Crise de valores na administração pública
A administração pública deveria ser, antes de tudo, um espelho dos valores mais nobres que uma sociedade pode cultivar: honestidade, ética, compromisso com o bem comum, eficiência e transparência. São esses os princípios que deveriam orientar cada acto dos gestores públicos no exercicio das suas funções, cada decisão, cada esforço em prol da colectividade. No entanto, o que assistimos nos dias actuais é uma crise de valores que põe tudo isso em xeque, uma sombra que parece se consolidar como norma, e não excepção!

Essa crise, que parece se aprofundar a cada escândalo revelado a título de exemplo "há dias, o jornal expansão noticiou que a cidadania Angolana, estava a ser comercializada por até um milhão e duzentos mil kwanzas em esquemas fraudulentos envolvendo agentes públicos afectos ao ministério da justiça e direitos humanos e os chamados micheiros ou intermediários que facilitam o contacto entre as partes", tendo por eleição os, cidadãos estrangeiros oriundos da República Democrática do Congo. Este escândalo tem raízes complexas e interligadas. Um dos factores mais evidentes é a presença constante da corrupção, que destrói a moralidade institucional e mina a confiança da sociedade nas suas próprias instituições. Quando recursos essenciais para saúde, educação, segurança e infraestruturas desaparecem por vias ilícitas, não há como imaginar uma administração pública saudável. A corrupção é, de facto, uma ferida aberta que prejudica toda a estrutura do Estado.
Paralelamente, encontramos o despreparo de muitos funcionários públicos, muitas vezes formados com pouca qualificação técnica, sem a devida actualização ou formação contínua. Essa deficiência impede que a administração seja ágil, eficiente e inovadora. Às vezes, a própria cultura do funcionalismo, onde o cargo é visto como uma garantia de estabilidade e não como uma missão de serviço, alimenta essa ociosidade e descompasso com as necessidades reais da sociedade.
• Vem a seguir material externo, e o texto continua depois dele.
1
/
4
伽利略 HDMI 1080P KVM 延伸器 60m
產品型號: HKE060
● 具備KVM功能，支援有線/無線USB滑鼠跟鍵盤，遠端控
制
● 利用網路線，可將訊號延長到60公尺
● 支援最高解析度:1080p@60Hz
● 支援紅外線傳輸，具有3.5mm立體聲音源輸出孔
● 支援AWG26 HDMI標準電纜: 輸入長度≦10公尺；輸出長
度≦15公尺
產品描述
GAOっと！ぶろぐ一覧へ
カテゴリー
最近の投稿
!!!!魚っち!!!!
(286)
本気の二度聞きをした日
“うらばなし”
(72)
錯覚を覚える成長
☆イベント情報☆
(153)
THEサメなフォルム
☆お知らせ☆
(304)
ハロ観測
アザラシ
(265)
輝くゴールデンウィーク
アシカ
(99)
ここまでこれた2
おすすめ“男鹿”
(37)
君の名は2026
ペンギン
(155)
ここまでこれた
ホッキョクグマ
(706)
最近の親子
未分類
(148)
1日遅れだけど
Outro elemento crucial na crise de valores é a influência da elite política, que frequentemente direciona a administração pública para atender interesses particulares ao invés do interesse colectivo. Transforma a gestão pública numa arena de poder, onde decisões são tomadas com base em favores e privilégios, e não no mérito ou na busca por soluções que beneficiem toda a população. Essa lógica de interesses revela uma fragilidade profunda na governança, deixando o povo à mercê de uma elite que prioriza seus próprios interesses em detrimento do bem comum "a necessidade de satisfação das necessidades da colectividade".
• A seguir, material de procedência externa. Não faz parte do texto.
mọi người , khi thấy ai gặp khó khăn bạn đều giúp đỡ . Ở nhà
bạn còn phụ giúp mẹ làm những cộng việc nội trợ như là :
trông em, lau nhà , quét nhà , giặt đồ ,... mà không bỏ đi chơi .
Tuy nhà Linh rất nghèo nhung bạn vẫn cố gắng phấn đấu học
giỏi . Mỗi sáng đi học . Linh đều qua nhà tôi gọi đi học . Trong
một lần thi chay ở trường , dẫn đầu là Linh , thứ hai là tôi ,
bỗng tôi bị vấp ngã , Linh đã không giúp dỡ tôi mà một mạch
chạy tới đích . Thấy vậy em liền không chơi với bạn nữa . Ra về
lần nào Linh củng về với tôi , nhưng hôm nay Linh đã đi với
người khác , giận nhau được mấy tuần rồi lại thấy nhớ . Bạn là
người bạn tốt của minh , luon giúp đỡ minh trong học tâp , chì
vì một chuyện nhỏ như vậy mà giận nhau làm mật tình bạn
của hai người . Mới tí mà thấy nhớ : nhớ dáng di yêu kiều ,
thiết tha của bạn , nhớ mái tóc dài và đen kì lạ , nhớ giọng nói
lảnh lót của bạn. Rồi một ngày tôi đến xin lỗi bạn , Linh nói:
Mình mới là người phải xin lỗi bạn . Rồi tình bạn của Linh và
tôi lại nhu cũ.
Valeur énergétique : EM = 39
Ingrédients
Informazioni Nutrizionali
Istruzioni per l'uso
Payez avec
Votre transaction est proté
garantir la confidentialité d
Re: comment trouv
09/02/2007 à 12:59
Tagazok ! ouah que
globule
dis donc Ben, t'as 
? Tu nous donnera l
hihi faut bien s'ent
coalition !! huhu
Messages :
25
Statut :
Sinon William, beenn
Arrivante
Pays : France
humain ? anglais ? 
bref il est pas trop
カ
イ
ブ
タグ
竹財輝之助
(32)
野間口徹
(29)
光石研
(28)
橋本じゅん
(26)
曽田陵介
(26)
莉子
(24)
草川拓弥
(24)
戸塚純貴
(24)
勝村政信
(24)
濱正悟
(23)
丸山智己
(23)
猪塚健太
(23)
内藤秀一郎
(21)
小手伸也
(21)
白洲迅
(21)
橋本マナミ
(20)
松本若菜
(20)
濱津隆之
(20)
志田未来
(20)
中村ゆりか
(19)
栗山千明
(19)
Max Weber, um dos maiores teóricos da administração, já alertava para a importância da ética e da impessoalidade na gestão pública, destacando que a administração eficiente depende de uma conduta moralizada. E essa moralidade, que deve estar na base de qualquer actuação pública, parece cada vez mais distante na realidade actual.
Para superar esses obstáculos, especialistas e estudiosos apontam caminhos claros. A modernização da administração pública, por exemplo, é uma necessidade urgente. Modernizar não significa apenas usar tecnologia, mas repensar processos, simplificar trâmites, ampliar a transparência e promover a participação social. Ferramentas tecnológicas, como sistemas de governo eletrónico, podem diminuir as possibilidades de corrupção, facilitar o acesso à informação e ampliar o controle social, tornando os gestores mais responsáveis por seus actos.
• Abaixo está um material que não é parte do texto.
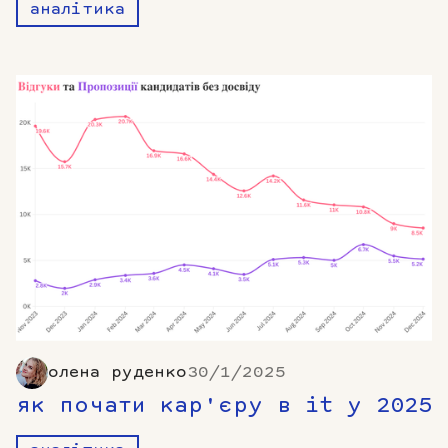
аналітика
олена руденко
30/1/2025
як почати кар'єру в it у 2025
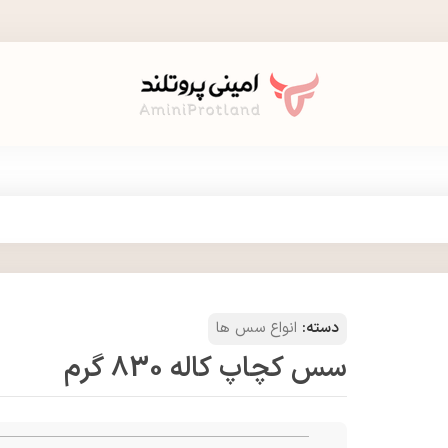
دسته:
انواع سس ها
سس کچاپ کاله 830 گرم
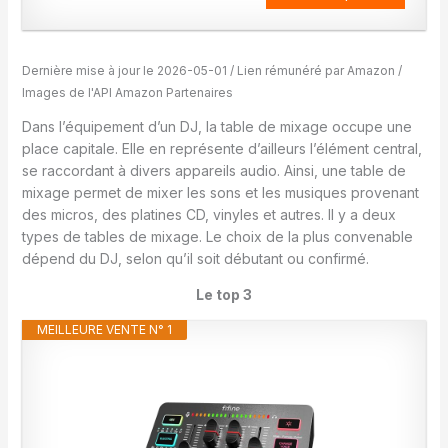
Dernière mise à jour le 2026-05-01 / Lien rémunéré par Amazon /
Images de l'API Amazon Partenaires
Dans l’équipement d’un DJ, la table de mixage occupe une
place capitale. Elle en représente d’ailleurs l’élément central,
se raccordant à divers appareils audio. Ainsi, une table de
mixage permet de mixer les sons et les musiques provenant
des micros, des platines CD, vinyles et autres. Il y a deux
types de tables de mixage. Le choix de la plus convenable
dépend du DJ, selon qu’il soit débutant ou confirmé.
Le top 3
MEILLEURE VENTE N° 1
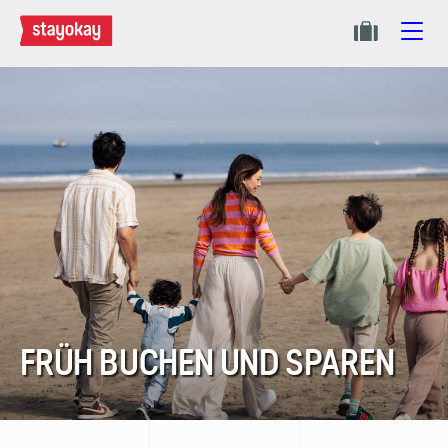
FRÜH BUCHEN UND SPAREN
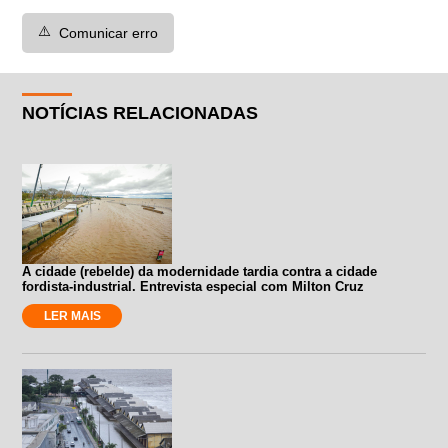
⚠️
Comunicar erro
NOTÍCIAS RELACIONADAS
A cidade (rebelde) da modernidade tardia contra a cidade
fordista-industrial. Entrevista especial com Milton Cruz
LER MAIS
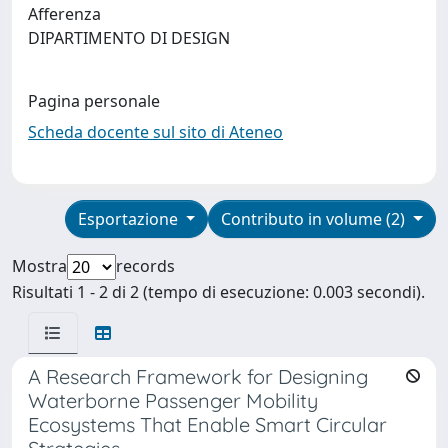
Afferenza
DIPARTIMENTO DI DESIGN
Pagina personale
Scheda docente sul sito di Ateneo
Esportazione
Contributo in volume (2)
Mostra
records
Risultati 1 - 2 di 2 (tempo di esecuzione: 0.003 secondi).
A Research Framework for Designing
Waterborne Passenger Mobility
Ecosystems That Enable Smart Circular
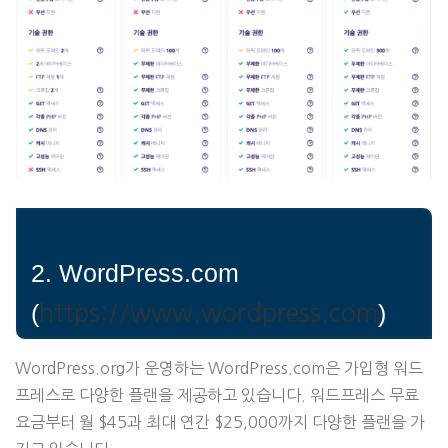
2. WordPress.com
(
)
https://www.wordpress.com
WordPress.org가 운영하는 WordPress.com은 가입형 워드
프레스로 다양한 플랜을 제공하고 있습니다. 워드프레스 무료
요금부터 월 $45과 최대 연간 $25,000까지 다양한 플랜을 가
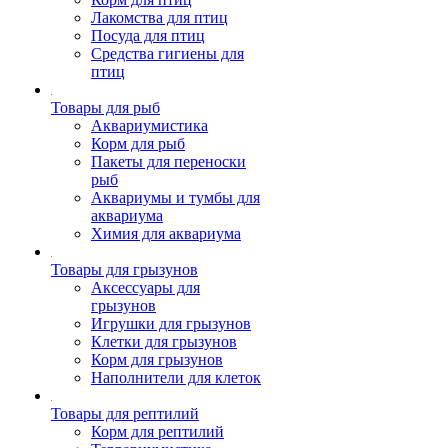
Лакомства для птиц
Посуда для птиц
Средства гигиены для
птиц
Товары для рыб
Аквариумистика
Корм для рыб
Пакеты для переноски
рыб
Аквариумы и тумбы для
аквариума
Химия для аквариума
Товары для грызунов
Аксессуары для
грызунов
Игрушки для грызунов
Клетки для грызунов
Корм для грызунов
Наполнители для клеток
Товары для рептилий
Корм для рептилий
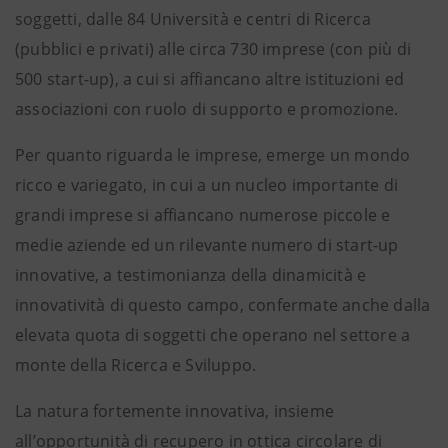
soggetti, dalle 84 Università e centri di Ricerca
(pubblici e privati) alle circa 730 imprese (con più di
500 start-up), a cui si affiancano altre istituzioni ed
associazioni con ruolo di supporto e promozione.
Per quanto riguarda le imprese, emerge un mondo
ricco e variegato, in cui a un nucleo importante di
grandi imprese si affiancano numerose piccole e
medie aziende ed un rilevante numero di start-up
innovative, a testimonianza della dinamicità e
innovatività di questo campo, confermate anche dalla
elevata quota di soggetti che operano nel settore a
monte della Ricerca e Sviluppo.
La natura fortemente innovativa, insieme
all’opportunità di recupero in ottica circolare di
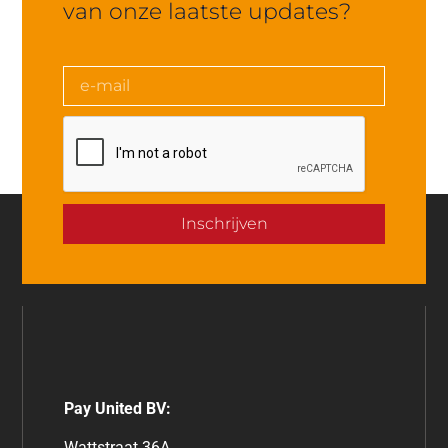
van onze laatste updates?
Inschrijven
Pay United BV:
Wattstraat 36A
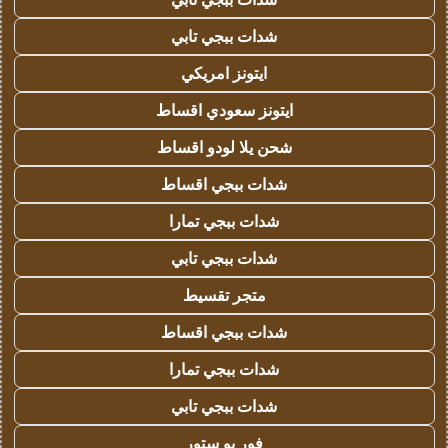
شدات ببجي تابي
ايتونز امريكي
ايتونز سعودي اقساط
شحن يلا لودو اقساط
شدات ببجي اقساط
شدات ببجي تمارا
شدات ببجي تابي
متجر تقسيط
شدات ببجي اقساط
شدات ببجي تمارا
شدات ببجي تابي
فور يو ستور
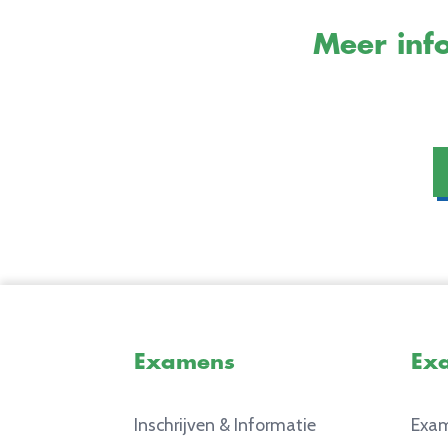
Meer info
Examens
Ex
Inschrijven & Informatie
Exam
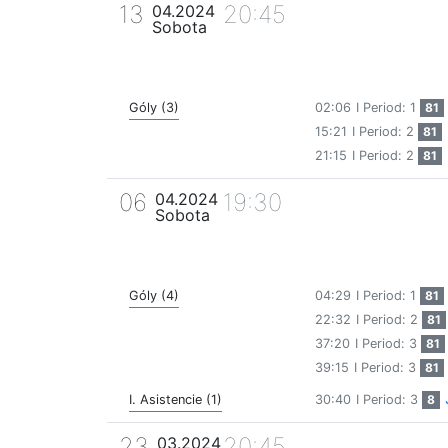
13
20:45
04.2024
Sobota
Góly (3)
02:06
I Period: 1
81
15:21
I Period: 2
81
21:15
I Period: 2
81
06
19:30
04.2024
Sobota
Góly (4)
04:29
I Period: 1
81
22:32
I Period: 2
81
37:20
I Period: 3
81
39:15
I Period: 3
81
I. Asistencie (1)
30:40
I Period: 3
8
23
20:45
03.2024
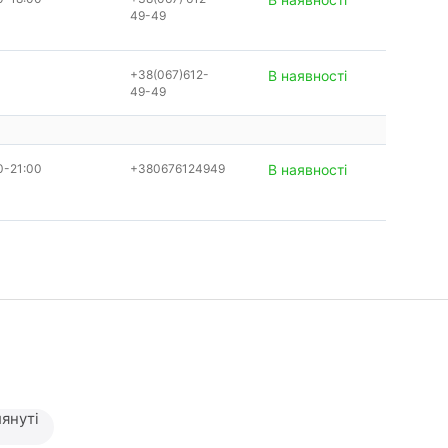
49-49
+38(067)612-
В наявності
49-49
0-21:00
+380676124949
В наявності
януті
Outra estratégia fundamental é investir na formação contínua dos servidores públicos. Um funcionário bem preparado, atualizado e motivado é a base de uma administração ética e eficiente. Além disso, é imprescindível que a alocação de recursos seja feita de maneira inteligente, com prioridade para áreas que garantam o bem-estar social e o desenvolvimento sustentável.
Por fim, nenhuma dessas medidas terá efeito duradouro se não colocarmos o interesse público acima de interesses pessoais e partidários. Todo o esforço deve convergir para a construção de uma cultura de integridade, onde a moralidade, a responsabilidade e o compromisso com a sociedade sejam valores compartilhados por todos os que actuam na gestão pública.
A crise de valores na administração pública não é uma fatalidade. Ela é um horizonte que pode ser reformulado, transformado por uma nova ética, por uma gestão moderna, por uma sociedade que exige e cobra mudança. O caminho é difícil, mas não impossível. Reconhecer o problema é o primeiro passo; o mais importante, de facto, é agir. Para que a administração pública deixe de ser palco de corrupção, despreparo e interesses pessoais, e se torne, de uma vez por todas, um verdadeiro guardião do interesse público.